Bug: reconciliation of serversazureadonlyauthentications resources stuck in failed state
We are utilizing a helm chart to create a azuresql server. We only want the server to be available using aad login. To achieve this we are creating three resources:
- Server
- ServersAdministrator
- ServersAzureADOnlyAuthentication
All three resources are created simultaneously, and we let the reconciliation loop handle any dependencies between them. The Server is created as intended, and when this resource is ready the ServersAdministrator resource is created and an AAD admin is added to the server successfully. As the last step we want to update the server to only allow AAD login, but this resource is stuck in a failed state because it was applied when the Server was ready, and the ServersAdministrator was not yet ready.
error displayed:
invalidServerAADOnlyAuthNoAADAdminPropertyName AAD Admin is not configured, AAD Admin must be set before enabling/disabling AAD Only Authentication.
Expected behavior
We would expect the ServersAzureADOnlyAuthentication to keep retrying, and successfully reconcile when the ServersAdministrator resource was successfully applied, but this does not happen.
Now we have to manually delete the ServersAzureADOnlyAuthentication resource and then re-apply the ServersAzureADOnlyAuthentication manifest for it to work as intended.
Versions
AKS, running k8s version: 1.33.2 ASO version: mcr.microsoft.com/k8s/azureserviceoperator:v2.15.0
Azure Service Operator Version: What version of ASO are you using?
To Reproduce
apiVersion: sql.azure.com/v1api20211101
kind: Server
metadata:
name: test-app-dev-sql-server
namespace: test-namespace
spec:
owner:
name: test-app-dev-rg
location: westeurope
administratorLogin: tmp-admin
administratorLoginPassword:
key: sql-admin-password
name: tmp-password-secret
---
apiVersion: sql.azure.com/v1api20211101
kind: ServersAdministrator
metadata:
name: test-app-dev-sql-server-aad-admin
namespace: test-namespace
spec:
owner:
name: test-app-dev-sql-server
administratorType: ActiveDirectory
login: sqlaadadmin
sid: 12345678-1234-1234-1234-123456789abc
tenantId: 12345678-1234-1234-1234-123456789abc
---
apiVersion: sql.azure.com/v1api20211101
kind: ServersAzureADOnlyAuthentication
metadata:
name: test-app-dev-aad-only-auth
namespace: test-namespace
spec:
owner:
name: test-app-dev-sql-server
azureADOnlyAuthentication: true
Screenshots
If applicable, add screenshots to help explain your problem.
Additional context
Add any other context about the problem here.

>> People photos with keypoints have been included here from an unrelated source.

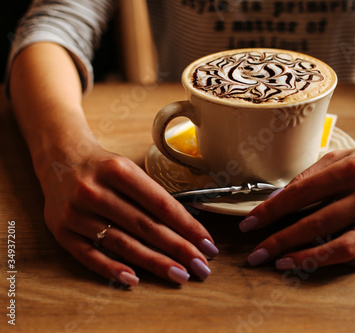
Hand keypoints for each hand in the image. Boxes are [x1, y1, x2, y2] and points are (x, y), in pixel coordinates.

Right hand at [39, 145, 218, 285]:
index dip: (188, 227)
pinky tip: (135, 279)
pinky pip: (90, 255)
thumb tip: (188, 229)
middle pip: (145, 226)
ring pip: (122, 243)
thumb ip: (152, 195)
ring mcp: (76, 213)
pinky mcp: (62, 231)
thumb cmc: (104, 167)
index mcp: (118, 170)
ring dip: (154, 262)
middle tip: (201, 266)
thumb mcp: (129, 168)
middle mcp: (95, 191)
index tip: (207, 244)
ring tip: (179, 274)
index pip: (161, 205)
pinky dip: (112, 269)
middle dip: (178, 249)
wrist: (60, 159)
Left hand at [239, 141, 354, 269]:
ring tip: (282, 263)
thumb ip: (311, 175)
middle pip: (317, 222)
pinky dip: (333, 261)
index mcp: (353, 169)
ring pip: (342, 246)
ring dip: (307, 258)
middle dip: (282, 240)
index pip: (302, 192)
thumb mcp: (344, 156)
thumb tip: (276, 199)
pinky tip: (313, 261)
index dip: (272, 211)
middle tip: (257, 253)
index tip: (250, 225)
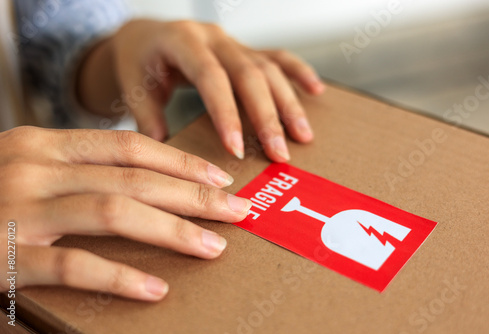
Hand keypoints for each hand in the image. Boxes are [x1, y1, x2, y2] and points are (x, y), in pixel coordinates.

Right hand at [0, 126, 250, 300]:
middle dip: (194, 196)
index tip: (220, 179)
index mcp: (43, 143)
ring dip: (172, 232)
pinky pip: (74, 264)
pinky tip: (155, 290)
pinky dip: (119, 276)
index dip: (180, 163)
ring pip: (114, 212)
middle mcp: (32, 166)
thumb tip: (147, 185)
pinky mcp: (2, 257)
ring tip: (213, 247)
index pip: (129, 146)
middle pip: (134, 178)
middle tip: (237, 211)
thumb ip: (79, 172)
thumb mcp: (30, 170)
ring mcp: (17, 209)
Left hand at [77, 20, 324, 161]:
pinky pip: (277, 56)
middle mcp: (213, 37)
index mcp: (182, 41)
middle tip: (280, 153)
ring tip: (303, 136)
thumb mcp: (133, 85)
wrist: (145, 36)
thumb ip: (147, 117)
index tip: (237, 150)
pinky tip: (316, 90)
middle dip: (267, 117)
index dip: (226, 114)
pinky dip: (298, 72)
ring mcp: (232, 42)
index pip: (211, 78)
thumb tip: (164, 155)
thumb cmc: (138, 60)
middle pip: (249, 75)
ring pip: (268, 68)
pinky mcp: (244, 49)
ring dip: (288, 103)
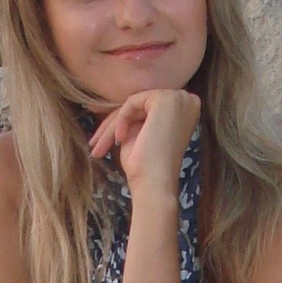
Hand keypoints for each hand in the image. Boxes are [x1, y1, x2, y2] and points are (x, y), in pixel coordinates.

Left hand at [87, 89, 200, 203]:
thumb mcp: (141, 135)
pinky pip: (133, 102)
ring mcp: (178, 98)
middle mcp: (187, 101)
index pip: (147, 110)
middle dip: (113, 125)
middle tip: (94, 144)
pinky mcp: (166, 99)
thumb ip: (136, 117)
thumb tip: (117, 107)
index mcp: (184, 111)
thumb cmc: (148, 167)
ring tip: (98, 147)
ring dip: (112, 125)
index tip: (103, 140)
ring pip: (134, 104)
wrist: (155, 184)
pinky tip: (120, 138)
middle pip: (140, 106)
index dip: (124, 122)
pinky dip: (121, 120)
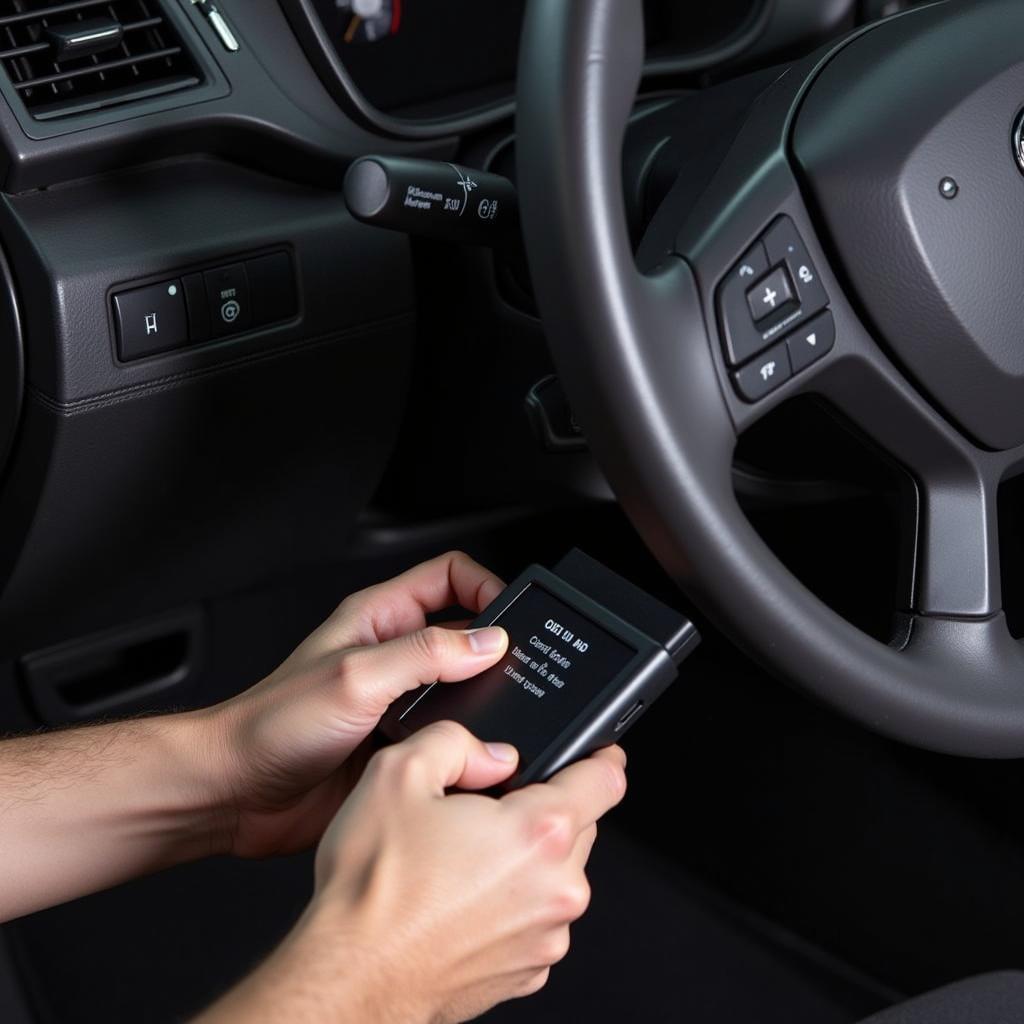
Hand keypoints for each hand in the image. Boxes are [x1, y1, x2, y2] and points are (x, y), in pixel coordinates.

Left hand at [194, 551, 509, 857]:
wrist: (235, 793)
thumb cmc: (270, 725)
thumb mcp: (355, 676)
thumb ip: (425, 655)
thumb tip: (489, 642)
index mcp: (380, 617)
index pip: (451, 576)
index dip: (487, 586)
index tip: (513, 618)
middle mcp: (394, 655)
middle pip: (467, 633)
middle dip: (498, 650)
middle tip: (521, 671)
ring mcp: (399, 702)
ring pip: (465, 689)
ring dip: (485, 702)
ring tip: (501, 715)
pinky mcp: (401, 745)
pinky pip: (450, 736)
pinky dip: (469, 744)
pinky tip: (473, 755)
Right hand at [197, 723, 626, 1023]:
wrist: (351, 977)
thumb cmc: (374, 889)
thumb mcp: (399, 772)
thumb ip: (456, 741)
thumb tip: (489, 751)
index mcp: (538, 831)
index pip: (606, 781)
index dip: (602, 758)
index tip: (600, 754)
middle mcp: (556, 887)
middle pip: (580, 828)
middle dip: (544, 810)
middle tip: (489, 810)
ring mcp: (545, 935)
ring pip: (556, 875)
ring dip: (526, 861)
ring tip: (461, 862)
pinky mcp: (526, 971)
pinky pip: (535, 920)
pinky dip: (512, 905)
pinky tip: (461, 901)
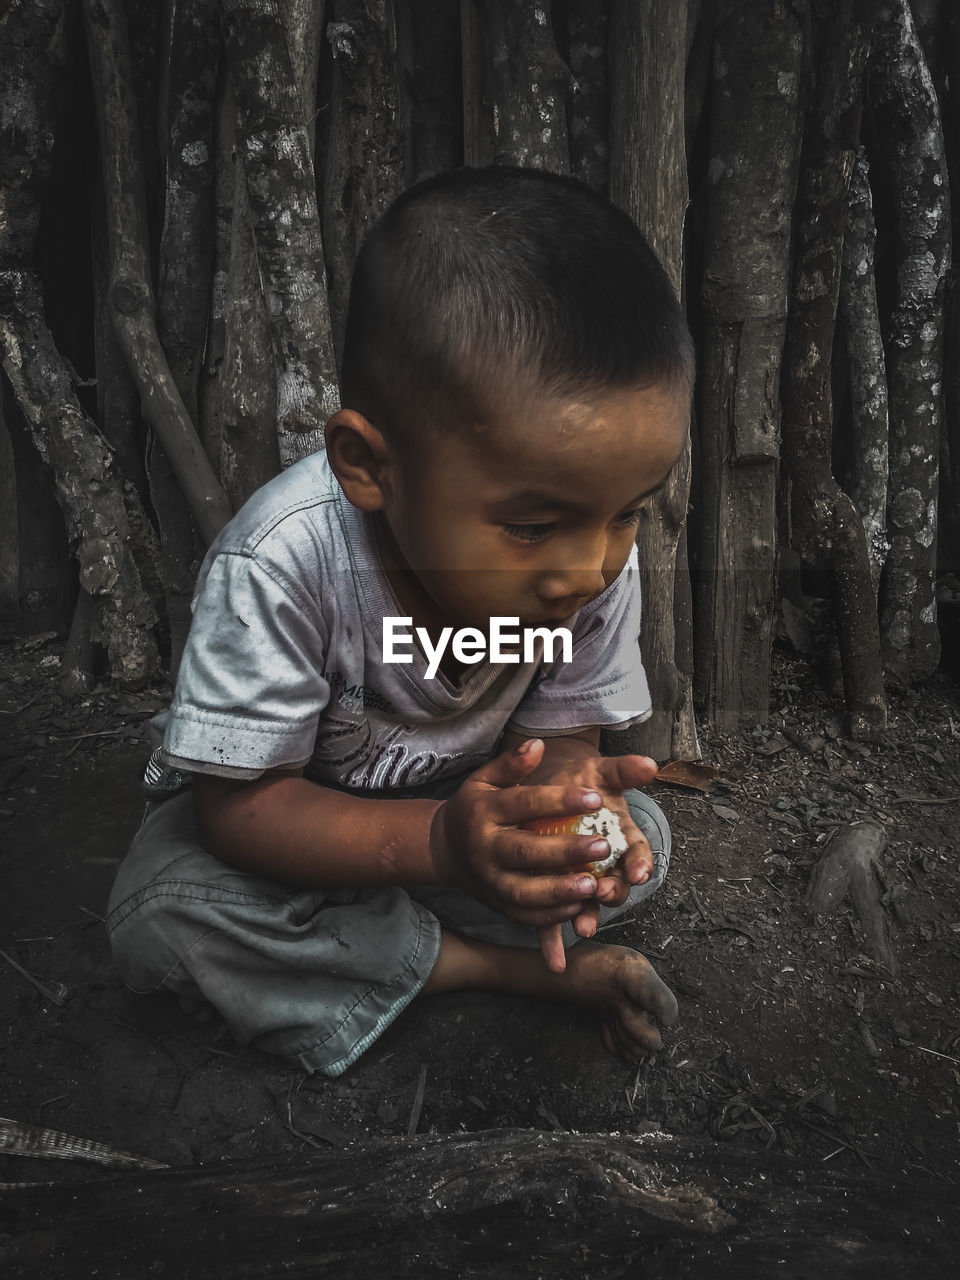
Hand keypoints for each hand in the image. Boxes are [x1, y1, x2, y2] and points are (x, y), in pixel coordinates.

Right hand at [429, 739, 620, 926]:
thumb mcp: (485, 780)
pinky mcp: (496, 905)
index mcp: (484, 811)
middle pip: (525, 851)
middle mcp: (484, 848)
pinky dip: (550, 916)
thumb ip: (511, 764)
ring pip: (524, 891)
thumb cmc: (475, 808)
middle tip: (603, 846)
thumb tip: (538, 744)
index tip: (596, 798)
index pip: (524, 804)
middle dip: (565, 851)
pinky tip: (578, 908)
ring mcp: (489, 880)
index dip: (560, 800)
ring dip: (559, 891)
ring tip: (593, 885)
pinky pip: (523, 915)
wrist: (444, 848)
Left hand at [524, 748, 658, 972]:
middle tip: (605, 894)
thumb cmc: (580, 783)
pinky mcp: (553, 890)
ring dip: (588, 916)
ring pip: (588, 904)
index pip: (639, 856)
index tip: (639, 871)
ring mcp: (579, 879)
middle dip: (614, 892)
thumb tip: (651, 764)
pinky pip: (553, 919)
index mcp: (622, 839)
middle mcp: (605, 864)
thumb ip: (625, 771)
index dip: (641, 865)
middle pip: (617, 885)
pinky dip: (553, 942)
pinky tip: (553, 963)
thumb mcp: (601, 772)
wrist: (549, 788)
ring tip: (582, 926)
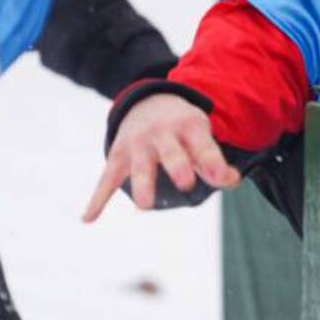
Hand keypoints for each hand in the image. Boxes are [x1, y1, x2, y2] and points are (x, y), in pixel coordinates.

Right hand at [83, 93, 240, 222]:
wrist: (148, 101)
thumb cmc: (183, 127)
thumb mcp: (202, 135)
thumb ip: (215, 162)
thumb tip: (230, 181)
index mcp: (189, 126)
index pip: (203, 146)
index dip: (213, 163)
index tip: (223, 178)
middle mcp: (162, 133)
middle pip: (170, 152)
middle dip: (177, 166)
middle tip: (185, 182)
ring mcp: (137, 145)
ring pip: (140, 167)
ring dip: (143, 185)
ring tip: (144, 206)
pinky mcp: (118, 156)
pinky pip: (107, 179)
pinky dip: (97, 198)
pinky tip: (88, 217)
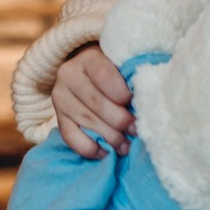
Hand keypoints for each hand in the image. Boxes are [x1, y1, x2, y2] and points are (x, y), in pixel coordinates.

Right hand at [52, 44, 134, 158]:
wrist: (86, 69)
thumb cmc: (113, 66)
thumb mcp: (121, 61)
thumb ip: (131, 73)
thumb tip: (150, 96)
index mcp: (88, 57)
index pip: (103, 75)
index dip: (121, 93)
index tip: (136, 102)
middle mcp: (68, 75)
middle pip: (95, 102)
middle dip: (119, 120)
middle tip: (136, 130)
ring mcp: (60, 96)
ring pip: (85, 120)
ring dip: (108, 137)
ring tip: (125, 146)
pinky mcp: (58, 116)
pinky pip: (69, 136)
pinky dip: (87, 148)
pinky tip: (104, 153)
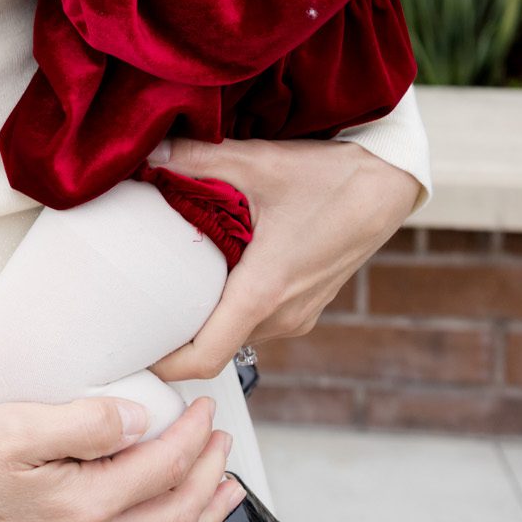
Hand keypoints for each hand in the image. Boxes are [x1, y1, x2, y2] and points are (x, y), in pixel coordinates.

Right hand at [0, 392, 249, 521]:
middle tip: (220, 440)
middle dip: (208, 472)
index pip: (162, 467)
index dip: (192, 435)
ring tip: (229, 493)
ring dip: (205, 519)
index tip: (203, 411)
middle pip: (174, 512)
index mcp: (83, 505)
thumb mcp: (22, 424)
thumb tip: (139, 419)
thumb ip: (88, 421)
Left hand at [146, 135, 422, 382]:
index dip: (165, 366)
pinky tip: (216, 272)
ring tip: (170, 288)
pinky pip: (260, 318)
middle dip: (178, 335)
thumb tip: (148, 154)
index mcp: (265, 291)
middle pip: (217, 344)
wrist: (388, 185)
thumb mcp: (259, 163)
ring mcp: (299, 314)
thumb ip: (198, 160)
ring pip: (239, 330)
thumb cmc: (330, 177)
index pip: (206, 356)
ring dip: (208, 316)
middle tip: (137, 312)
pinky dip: (234, 304)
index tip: (133, 358)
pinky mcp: (308, 304)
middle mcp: (283, 315)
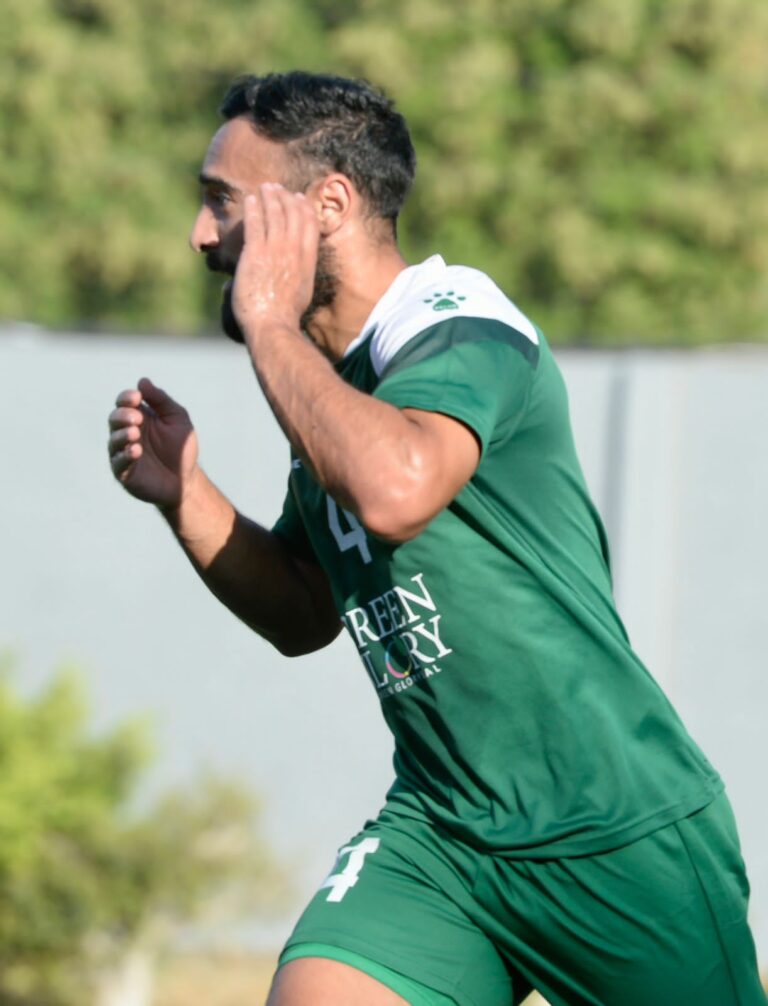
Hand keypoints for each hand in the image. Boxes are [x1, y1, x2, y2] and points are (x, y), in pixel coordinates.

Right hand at [108, 377, 198, 508]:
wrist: (186, 480)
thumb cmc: (180, 448)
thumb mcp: (176, 418)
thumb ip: (160, 400)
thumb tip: (142, 381)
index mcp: (138, 417)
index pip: (124, 402)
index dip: (126, 398)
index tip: (137, 397)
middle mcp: (126, 433)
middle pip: (114, 419)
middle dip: (123, 416)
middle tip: (137, 419)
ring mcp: (123, 453)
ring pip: (113, 441)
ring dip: (122, 435)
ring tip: (135, 433)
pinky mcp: (124, 473)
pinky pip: (118, 463)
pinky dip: (124, 456)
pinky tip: (135, 451)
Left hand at [231, 183, 319, 339]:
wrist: (273, 324)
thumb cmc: (285, 317)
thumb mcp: (302, 293)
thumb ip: (297, 277)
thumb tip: (290, 278)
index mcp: (307, 260)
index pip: (310, 224)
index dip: (304, 207)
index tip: (298, 198)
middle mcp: (294, 250)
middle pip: (293, 213)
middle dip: (285, 197)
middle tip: (277, 188)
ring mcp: (275, 250)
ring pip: (274, 213)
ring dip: (269, 197)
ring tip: (264, 187)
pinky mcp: (256, 253)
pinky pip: (255, 223)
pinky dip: (253, 208)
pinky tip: (249, 199)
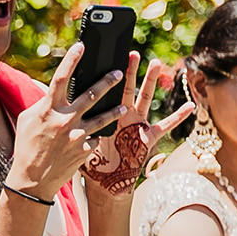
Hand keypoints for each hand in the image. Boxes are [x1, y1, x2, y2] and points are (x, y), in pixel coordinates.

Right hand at [6, 42, 123, 199]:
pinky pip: (96, 138)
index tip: (81, 46)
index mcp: (48, 109)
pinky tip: (95, 138)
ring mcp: (77, 135)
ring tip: (124, 104)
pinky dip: (96, 137)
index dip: (71, 60)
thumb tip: (53, 90)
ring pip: (103, 117)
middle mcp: (64, 120)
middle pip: (91, 95)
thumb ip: (43, 104)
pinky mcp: (85, 150)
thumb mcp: (28, 120)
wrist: (32, 179)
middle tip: (120, 71)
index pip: (60, 78)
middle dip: (107, 81)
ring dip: (115, 110)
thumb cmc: (27, 145)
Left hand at [80, 54, 189, 199]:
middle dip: (128, 69)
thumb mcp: (75, 134)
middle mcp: (121, 115)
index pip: (104, 88)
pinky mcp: (147, 137)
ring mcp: (136, 124)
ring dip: (150, 81)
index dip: (104, 73)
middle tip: (130, 52)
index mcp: (104, 113)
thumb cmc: (90, 161)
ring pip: (143, 98)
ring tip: (155, 63)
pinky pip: (166, 126)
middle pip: (125, 87)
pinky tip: (190, 106)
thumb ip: (67, 115)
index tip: (104, 56)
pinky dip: (178, 116)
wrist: (104, 182)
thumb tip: (46, 94)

Am I correct in assuming that if the Server object had exposed a status field 'aadAdminID' or 'aadAdminConfigured' the ServersAzureADOnlyAuthentication could check for changes to the value of this and trigger a new reconciliation whenever it was updated?
I suspect (but would need to verify) that the administrators property of the Server does exactly that - allowing us to see whether the ServersAdministrator has taken effect or not.
Can you share the full ASO logs for this error?
I suspect that we're not retrying on the error here and we should be. This is also somewhat related to this comment.
If we have the full logs we can put a patch in for this.